** PROBLEM TO SOLVE **
Can you copy each of the records below word for word, leaving the pictures out?

--- RECORDS SUPPLIED Enclosed Below ---

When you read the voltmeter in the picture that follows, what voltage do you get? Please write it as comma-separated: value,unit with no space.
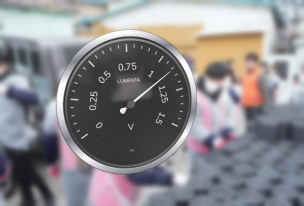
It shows 1.1,V
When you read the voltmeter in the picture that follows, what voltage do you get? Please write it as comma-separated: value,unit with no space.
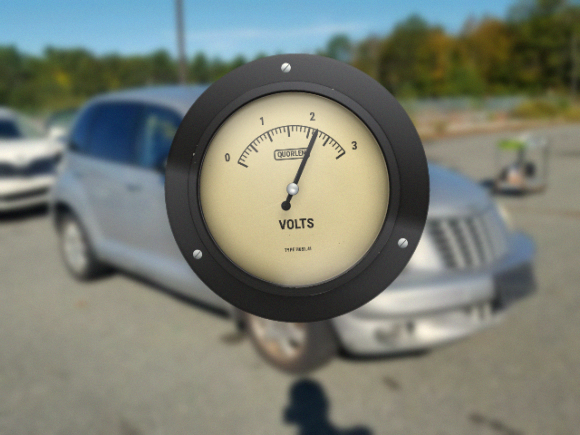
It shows 2.2,V
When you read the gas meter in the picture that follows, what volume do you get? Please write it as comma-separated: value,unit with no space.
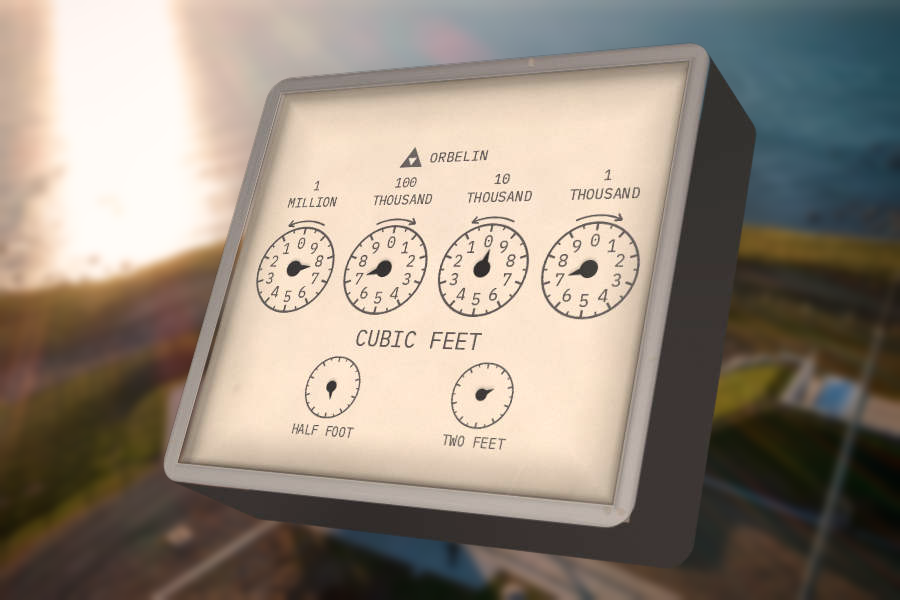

--- End of Enclosed RECORDS SUPPLIED ---

** RESULT FOR THIS EXERCISE **
When you read the voltmeter in the picture that follows, what voltage do you get? Please write it as comma-separated: value,unit with no space.
It shows 1.1,V
When you read the voltmeter in the picture that follows, what voltage do you get? Please write it as comma-separated: value,unit with no space.
It shows 2.2,V
When you read the gas meter in the picture that follows, what volume do you get? Please write it as comma-separated: value,unit with no space.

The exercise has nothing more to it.